There was a gate leading from the churchyard to the Vicarage garden, but Fred Comfrey joined himself on to the Eldridges, who crossed the road and entered the park through the lodge gates, just opposite. He seemed to Norman, who watched him with an unfavouring eye, to do this with a hangdog air, as if he knew he was taking a liberty. At any rate, he should not walk with Pamela, if that was his object. Norman fastened upon her himself, and said: "Let's get away. I want to talk to you about something."
"Wait half a minute," she said, her head turned towards the group behind her; and then she moved towards Fred, and said: "I've found that book at last. If you'll come up now I'll give it to you."
Fred visibly brightened, before Norman's offended eyes, and seized upon her invitation as inclusive of her company during the walk home, for he put himself instantly by her side. She threw a half-glance at Norman, such as to absolve her in his mind from having intended this; but she shouldn't have given the bounder the opportunity of joining her in that way. Of course he would stick like a leech, if he got the smallest encouragement.
Pamela said to Norman, trying to bring him into a conversation of three: "Do you remember that book, 'Jack o' the Mill' that Hugo used to be so fond of when he was a boy? I remember him showing me the pictures in it, when I was quite tiny. Fred reminded me of it, and I've found it for him."
"No," said Norman, who remembered the book perfectly well. But "no" was the shortest word he could find. He wanted to hear Fred talk, and give himself away.
Fred seemed to be quite ready to talk, and he did not follow Pamela's lead in trying to bring Norman into the conversation. He talked about Hugo, in a way that aroused Norman's contemptuous disgust. Really, one would have thought that the two of them together had been models of sweet and innocent boyhood, and that the one who was dead lived enshrined in the heart of the other as a tender memory that would never fade. Poor little Pam liked it, of course, and there was no objection to having Hugo turned into a plaster saint for her benefit. But the fellow was obviously out to recommend himself through this beatification, and to share the halo. He was trying now to bring Pamela herself into the picture of the blameless past, representing the three of them as having taken part in the sacred idyll. This afforded Norman food for sardonic amusement, remembering as he did how little Pamela had been considered by the hulking brute that Fred had been then, or even by Hugo, when he had been in Fred's company. At the third or fourth "Do you remember?" he could stand it no longer, and turned back to join the children and Miss Baldwin, who were immediately behind them. This was intended as a protest, but neither Pamela nor Fred, in the interest of their conversation, seemed to notice it.
Fred did not stay to luncheon, although Norman heard his aunt invite him. He went off with his book, and Norman had his opportunity of talking to Pamela. It had been in his mind to begin upon the subject of Fred; but it was of no use just to repeat his warning of yesterday, and anything he might say about the conversation from which he had just retired in disgust would reflect upon Hugo.

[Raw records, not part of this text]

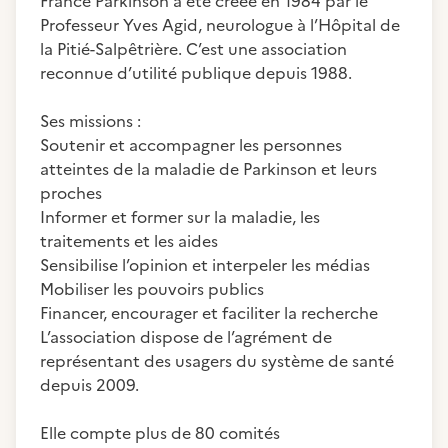
France Parkinson a été créée en 1984 par le
Professeur Yves Agid, neurologue à l’Hôpital de
la Pitié-Salpêtrière. C’est une association
reconnue d’utilité publique depuis 1988.
Ses missions :
Soutenir et accompagner les personnes
atteintes de la maladie de Parkinson et leurs
proches
Informer et former sur la maladie, les
traitements et les aides
Sensibilise l’opinion et interpeler les médias
Mobiliser les pouvoirs publics
Financer, encourager et faciliter la recherche
L’association dispose de l’agrément de
représentant des usagers du système de santé
depuis 2009.
Elle compte plus de 80 comités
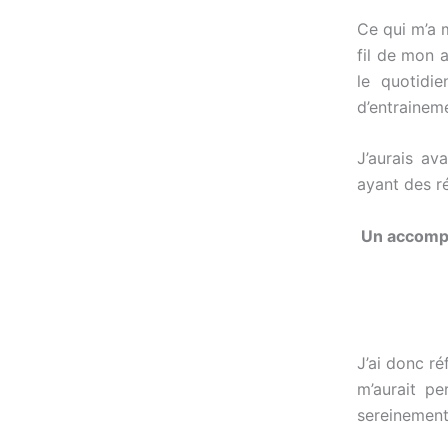
Ce qui m’a 
fil de mon 
le quotidi
d’entrainem
J’aurais av
ayant des r
Un accomp
J’ai donc r
m’aurait p
sereinement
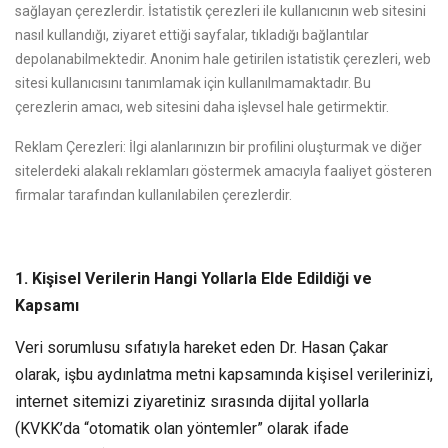
sağlayan çerezlerdir. İstatistik çerezleri ile kullanıcının web sitesini
nasıl kullandığı, ziyaret ettiği sayfalar, tıkladığı bağlantılar
depolanabilmektedir. Anonim hale getirilen istatistik çerezleri, web
sitesi kullanıcısını tanımlamak için kullanılmamaktadır. Bu
çerezlerin amacı, web sitesini daha işlevsel hale getirmektir.
Reklam Çerezleri: İlgi alanlarınızın bir profilini oluşturmak ve diğer
sitelerdeki alakalı reklamları göstermek amacıyla faaliyet gösteren
firmalar tarafından kullanılabilen çerezlerdir.
1. Kişisel Verilerin Hangi Yollarla Elde Edildiği ve
Kapsamı
Veri sorumlusu sıfatıyla hareket eden Dr. Hasan Çakar
olarak, işbu aydınlatma metni kapsamında kişisel verilerinizi,
internet sitemizi ziyaretiniz sırasında dijital yollarla
(KVKK’da “otomatik olan yöntemler” olarak ifade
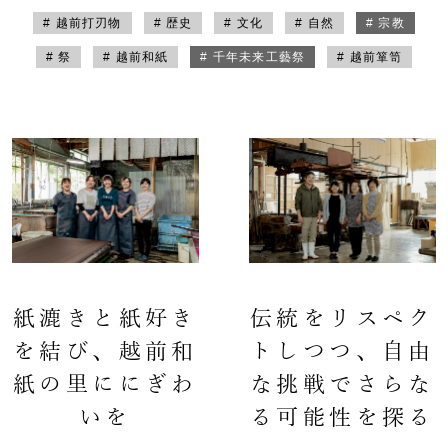
# 越前打刃物
# 歴史
# 文化
# 自然
# 宗教
# 祭
# 越前和紙
# 千年未来工藝祭
# 越前箪笥
紙漉きと紙好き
伝統をリスペク
を結び、越前和
トしつつ、自由
紙の里ににぎわ
な挑戦でさらな
いを
る可能性を探る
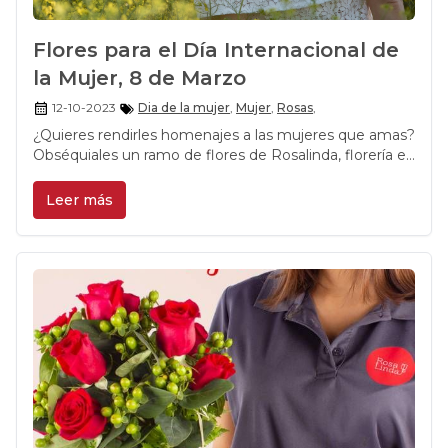
Flores para el Día Internacional de
la Mujer, 8 de Marzo
12-10-2023
Dia de la mujer
,
Mujer
,
Rosas
,
¿Quieres rendirles homenajes a las mujeres que amas?
Obséquiales un ramo de flores de Rosalinda, florería en
Santiago. El Día Internacional de la Mujer Trabajadora,
se celebra el 8 de marzo, y es una de las mejores
Leer más
fechas para sorprender a todas las mujeres cuyo
esfuerzo merece una verdadera enhorabuena.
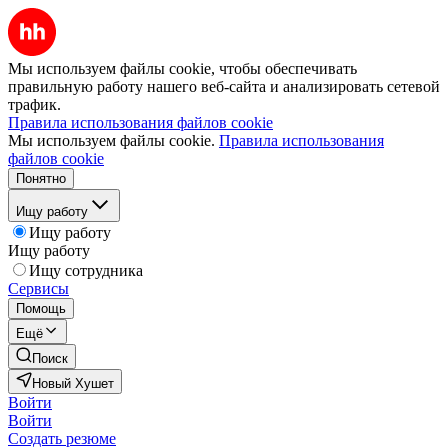
Мы используем файлы cookie, чтобы обеспечивать
правильную работу нашего веб-сайта и анализировать сетевой
трафик.
Правила использования файлов cookie
Мы используем файлы cookie.
Правила использования
файлов cookie
Понятно
Ищу работу
Ищу работу
Ищу работу
Ищу сотрудника
Сервисы
Помощь
Ещё
Поиск
Новый Хушет
Войти
Войти
Создать резюме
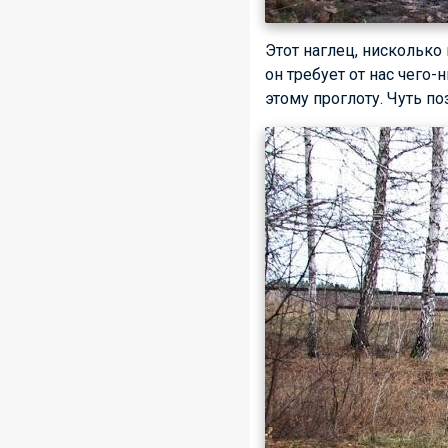
Этот наглец, нисколько 
он требует от нас чего
этому проглоту. Чуть по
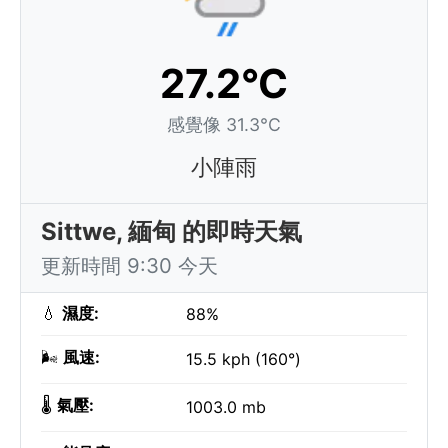
27.2°C
感覺像 31.3°C
小陣雨
Sittwe, 緬甸 的即時天氣
更新時間 9:30 今天
💧
濕度:
88%
🌬️
風速:
15.5 kph (160°)
🌡️
氣壓:
1003.0 mb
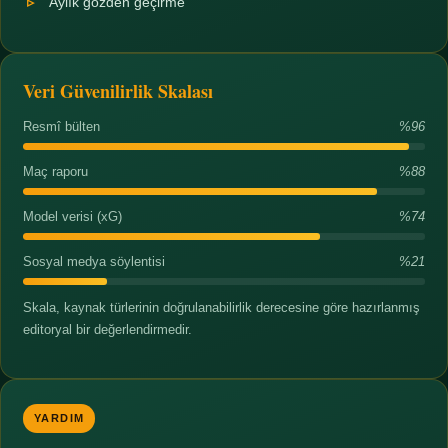
Aylık gözden geçirme
Veri Güvenilirlik Skalası
Resmî bülten
%96
Maç raporu
%88
Model verisi (xG)
%74
Sosyal medya söylentisi
%21
Skala, kaynak türlerinin doğrulanabilirlik derecesine göre hazırlanmış
editoryal bir değerlendirmedir.
YARDIM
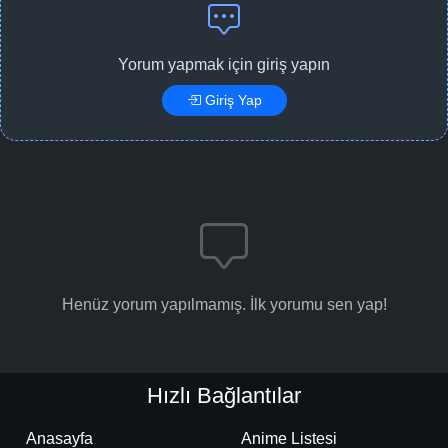
Yorum yapmak için giriş yapın
Giriş Yap
Henüz yorum yapılmamış. İlk yorumu sen yap!
Hızlı Bağlantılar
Anasayfa
Anime Listesi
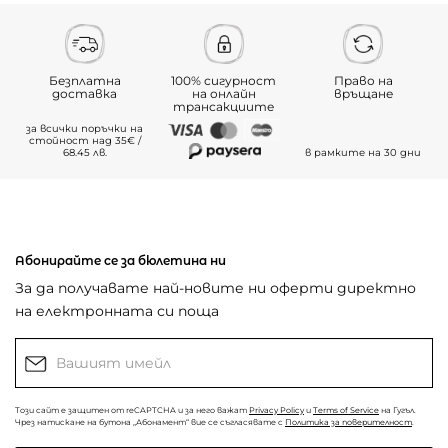
Безплатна
100% сигурност
Право на
доставка
на онлайн
връщане
трансакциите
за всички поръчки на
стойност над 35€ /
68.45 лв.
в рамките на 30 дни
Абонирайте се за бюлетина ни
За да получавате най-новите ни оферти директно
на електронната си поща
Този сайт е защитен от reCAPTCHA и за него важат
Privacy Policy
и
Terms of Service
на Гугъл.
Чрез натискане на бутона „Абонамент“ вие се съгласявате с
Политика за поверителност
.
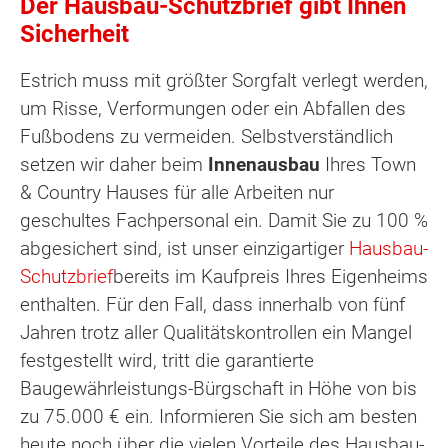
Der Hausbau-Schutzbrief gibt Ihnen
Sicherheit
Estrich muss mit größter Sorgfalt verlegt werden,
um Risse, Verformungen oder ein Abfallen des
Fußbodens zu vermeiden. Selbstverständlich
setzen wir daher beim
Innenausbau
Ihres Town
& Country Hauses für alle Arbeiten nur
geschultes Fachpersonal ein. Damit Sie zu 100 %
abgesichert sind, ist unser einzigartiger
Hausbau-
Schutzbrief
bereits im Kaufpreis Ihres Eigenheims
enthalten. Für den Fall, dass innerhalb von fünf
Jahren trotz aller Qualitätskontrollen ein Mangel
festgestellt wird, tritt die garantierte
Baugewährleistungs-Bürgschaft in Höhe von bis
zu 75.000 € ein. Informieren Sie sich am besten
heute noch über die vielen Vorteile des Hausbau-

Hugo was becoming increasingly a subject not to be mentioned between him and Pamela. Besides, he had something he wanted to say to her.
She waited for him to speak first, as they turned towards the lawn, and possibly expected a rebuke, as before. "I say, Pam," he said. "This is a rotten business about the new garden."
"What new garden?" she asked in surprise, for her parents were old-fashioned in respect of not discussing all and everything before their children, and no echo of what had been disturbing them had reached her.